Manufacturing documents come in different standards and conventions across countries and cultures.
Similar to the issue with terminologies, the contents, structures, and styles of manufacturing documents may vary significantly across countries and cultures.
Several studies have highlighted the differences between Chinese and Western user manuals in terms of content. Chinese manuals tend to include more non-task-related information, such as advertisements and welcoming messages.
Research findings regarding the structure of Chinese and Western documents reveal that while a similar number of structural elements (like headings and lists) are used in user instructions from both cultures, Chinese manuals exhibit a less explicit and systematic use of these elements. It’s concluded that Chinese manuals generally have a “fuzzier” structure compared to Western manuals.
Chinese manuals tend to have a less direct style compared to Western manuals. This is evident in shorter task descriptions, less explicit identification of actions, indirect suggestions instead of direct recommendations, and less specified tools for tasks. Politeness is another aspect where differences arise, as Chinese documents often adopt a formal style to express politeness and respect, while Western documents are suggested to have a relatively informal style, with a conversational tone deemed more appropriate.

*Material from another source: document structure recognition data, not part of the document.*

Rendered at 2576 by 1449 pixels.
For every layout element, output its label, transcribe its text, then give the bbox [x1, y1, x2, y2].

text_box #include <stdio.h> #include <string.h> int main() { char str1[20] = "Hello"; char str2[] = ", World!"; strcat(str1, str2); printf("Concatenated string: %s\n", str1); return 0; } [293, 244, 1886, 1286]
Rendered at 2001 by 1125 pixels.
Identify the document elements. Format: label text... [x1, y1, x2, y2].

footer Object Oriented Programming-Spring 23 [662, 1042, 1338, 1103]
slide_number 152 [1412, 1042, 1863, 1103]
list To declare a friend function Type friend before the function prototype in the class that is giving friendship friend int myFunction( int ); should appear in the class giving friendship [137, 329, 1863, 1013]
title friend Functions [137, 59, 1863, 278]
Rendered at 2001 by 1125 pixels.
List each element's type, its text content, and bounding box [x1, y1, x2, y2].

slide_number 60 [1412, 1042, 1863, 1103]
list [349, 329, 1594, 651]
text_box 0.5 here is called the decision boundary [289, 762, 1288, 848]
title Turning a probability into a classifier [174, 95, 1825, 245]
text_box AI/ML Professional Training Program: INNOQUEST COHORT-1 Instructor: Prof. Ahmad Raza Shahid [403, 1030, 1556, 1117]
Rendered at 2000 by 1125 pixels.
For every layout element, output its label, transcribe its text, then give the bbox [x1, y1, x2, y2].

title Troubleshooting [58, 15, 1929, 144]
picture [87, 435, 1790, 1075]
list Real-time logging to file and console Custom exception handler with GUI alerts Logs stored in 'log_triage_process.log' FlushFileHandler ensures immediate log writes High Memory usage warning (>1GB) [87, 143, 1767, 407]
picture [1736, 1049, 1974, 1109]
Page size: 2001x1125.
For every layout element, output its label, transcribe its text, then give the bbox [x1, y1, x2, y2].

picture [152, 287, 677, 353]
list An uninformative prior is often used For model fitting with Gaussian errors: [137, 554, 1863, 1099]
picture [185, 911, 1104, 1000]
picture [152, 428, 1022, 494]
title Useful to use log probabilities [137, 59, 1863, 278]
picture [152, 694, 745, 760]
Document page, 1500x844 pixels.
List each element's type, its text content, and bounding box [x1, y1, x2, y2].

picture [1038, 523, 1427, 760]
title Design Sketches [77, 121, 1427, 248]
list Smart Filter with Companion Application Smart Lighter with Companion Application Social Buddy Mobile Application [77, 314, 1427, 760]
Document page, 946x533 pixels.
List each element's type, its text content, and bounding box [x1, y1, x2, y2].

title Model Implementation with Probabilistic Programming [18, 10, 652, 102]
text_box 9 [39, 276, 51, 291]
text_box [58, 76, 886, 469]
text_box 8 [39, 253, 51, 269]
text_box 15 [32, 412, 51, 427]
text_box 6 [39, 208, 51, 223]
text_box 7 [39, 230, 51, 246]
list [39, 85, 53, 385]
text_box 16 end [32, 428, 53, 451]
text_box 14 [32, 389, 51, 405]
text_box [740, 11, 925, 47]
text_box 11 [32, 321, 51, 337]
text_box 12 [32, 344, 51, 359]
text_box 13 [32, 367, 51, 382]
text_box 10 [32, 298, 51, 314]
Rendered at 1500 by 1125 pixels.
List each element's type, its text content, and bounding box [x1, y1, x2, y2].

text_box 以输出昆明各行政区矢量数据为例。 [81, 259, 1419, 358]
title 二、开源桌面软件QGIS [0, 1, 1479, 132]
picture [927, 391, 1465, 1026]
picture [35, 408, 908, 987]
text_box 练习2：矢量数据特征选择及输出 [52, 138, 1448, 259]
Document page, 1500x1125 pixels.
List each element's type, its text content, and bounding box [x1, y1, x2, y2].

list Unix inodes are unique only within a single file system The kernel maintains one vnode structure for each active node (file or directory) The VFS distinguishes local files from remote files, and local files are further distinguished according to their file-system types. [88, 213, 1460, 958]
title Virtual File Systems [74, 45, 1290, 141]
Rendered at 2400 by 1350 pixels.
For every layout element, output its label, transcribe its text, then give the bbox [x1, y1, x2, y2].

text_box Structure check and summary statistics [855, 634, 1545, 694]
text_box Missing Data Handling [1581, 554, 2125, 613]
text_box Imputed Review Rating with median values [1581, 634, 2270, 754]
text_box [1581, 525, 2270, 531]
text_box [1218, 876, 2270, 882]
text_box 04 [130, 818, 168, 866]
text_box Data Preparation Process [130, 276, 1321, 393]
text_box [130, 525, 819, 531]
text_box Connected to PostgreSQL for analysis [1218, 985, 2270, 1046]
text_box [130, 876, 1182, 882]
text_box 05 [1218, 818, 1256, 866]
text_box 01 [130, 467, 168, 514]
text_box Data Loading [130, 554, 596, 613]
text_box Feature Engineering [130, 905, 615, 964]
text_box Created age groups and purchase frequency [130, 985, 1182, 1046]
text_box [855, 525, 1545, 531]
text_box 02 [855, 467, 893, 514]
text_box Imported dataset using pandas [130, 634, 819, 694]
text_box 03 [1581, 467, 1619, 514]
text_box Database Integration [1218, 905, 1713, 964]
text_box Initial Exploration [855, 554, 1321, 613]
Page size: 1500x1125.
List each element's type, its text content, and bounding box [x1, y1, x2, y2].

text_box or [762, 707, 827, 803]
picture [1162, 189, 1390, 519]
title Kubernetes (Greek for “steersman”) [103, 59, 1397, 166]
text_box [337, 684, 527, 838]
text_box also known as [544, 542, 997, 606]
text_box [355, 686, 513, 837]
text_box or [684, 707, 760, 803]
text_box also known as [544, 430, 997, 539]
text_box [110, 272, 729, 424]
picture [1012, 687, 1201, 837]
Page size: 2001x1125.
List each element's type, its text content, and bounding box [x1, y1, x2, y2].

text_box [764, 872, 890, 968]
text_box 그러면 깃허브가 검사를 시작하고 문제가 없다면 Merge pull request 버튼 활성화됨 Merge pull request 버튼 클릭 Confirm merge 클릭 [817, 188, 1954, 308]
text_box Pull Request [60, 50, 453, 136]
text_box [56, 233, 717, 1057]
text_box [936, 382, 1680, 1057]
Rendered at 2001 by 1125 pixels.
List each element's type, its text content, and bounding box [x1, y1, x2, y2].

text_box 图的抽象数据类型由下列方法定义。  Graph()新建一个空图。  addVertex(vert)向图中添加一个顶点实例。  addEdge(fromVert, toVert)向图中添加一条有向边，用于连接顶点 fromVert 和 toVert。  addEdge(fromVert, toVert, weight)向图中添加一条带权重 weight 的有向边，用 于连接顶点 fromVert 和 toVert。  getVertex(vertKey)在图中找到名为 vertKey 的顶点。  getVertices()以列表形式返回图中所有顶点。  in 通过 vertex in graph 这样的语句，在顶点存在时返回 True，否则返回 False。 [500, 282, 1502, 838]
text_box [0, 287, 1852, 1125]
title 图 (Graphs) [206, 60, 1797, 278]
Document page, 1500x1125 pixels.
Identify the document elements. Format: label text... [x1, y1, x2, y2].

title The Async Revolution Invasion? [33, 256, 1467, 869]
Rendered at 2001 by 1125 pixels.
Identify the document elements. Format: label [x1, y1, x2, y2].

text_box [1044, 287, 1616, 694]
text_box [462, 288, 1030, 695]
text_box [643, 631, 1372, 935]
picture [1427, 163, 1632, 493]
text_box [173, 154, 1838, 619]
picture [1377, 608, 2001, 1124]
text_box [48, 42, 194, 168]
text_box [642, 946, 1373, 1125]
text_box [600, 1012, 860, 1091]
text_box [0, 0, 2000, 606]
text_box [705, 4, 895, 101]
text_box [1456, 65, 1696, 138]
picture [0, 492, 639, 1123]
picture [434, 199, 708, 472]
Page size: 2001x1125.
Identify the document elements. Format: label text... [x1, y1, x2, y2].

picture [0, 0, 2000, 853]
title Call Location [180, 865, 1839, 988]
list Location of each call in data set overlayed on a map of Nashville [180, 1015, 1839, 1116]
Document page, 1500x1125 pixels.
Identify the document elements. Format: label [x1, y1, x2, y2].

When localizing Western manuals into Chinese, it is crucial to adapt the style to match Chinese preferences. Understand that Chinese readers prefer a more implicit and indirect style of communication. Adjust the tone and style to match the preferences of Chinese readers, making the instructions more implicit and less direct, while maintaining clarity and accuracy.
In Chinese culture, indirect suggestions are often preferred over direct recommendations. Consider using a more suggestive and persuasive language style while conveying instructions. Additionally, adapt the tone to reflect a formal style, using appropriate honorifics and respectful language when necessary. However, strike a balance to ensure that the language remains accessible and user-friendly, avoiding excessive formality that may hinder comprehension.
Last but not least, it’s best to provide localized examples and references that are relevant and relatable to the Chinese audience. Incorporate Chinese cultural references and ensure that measurements, currency, and other specific details align with Chinese conventions.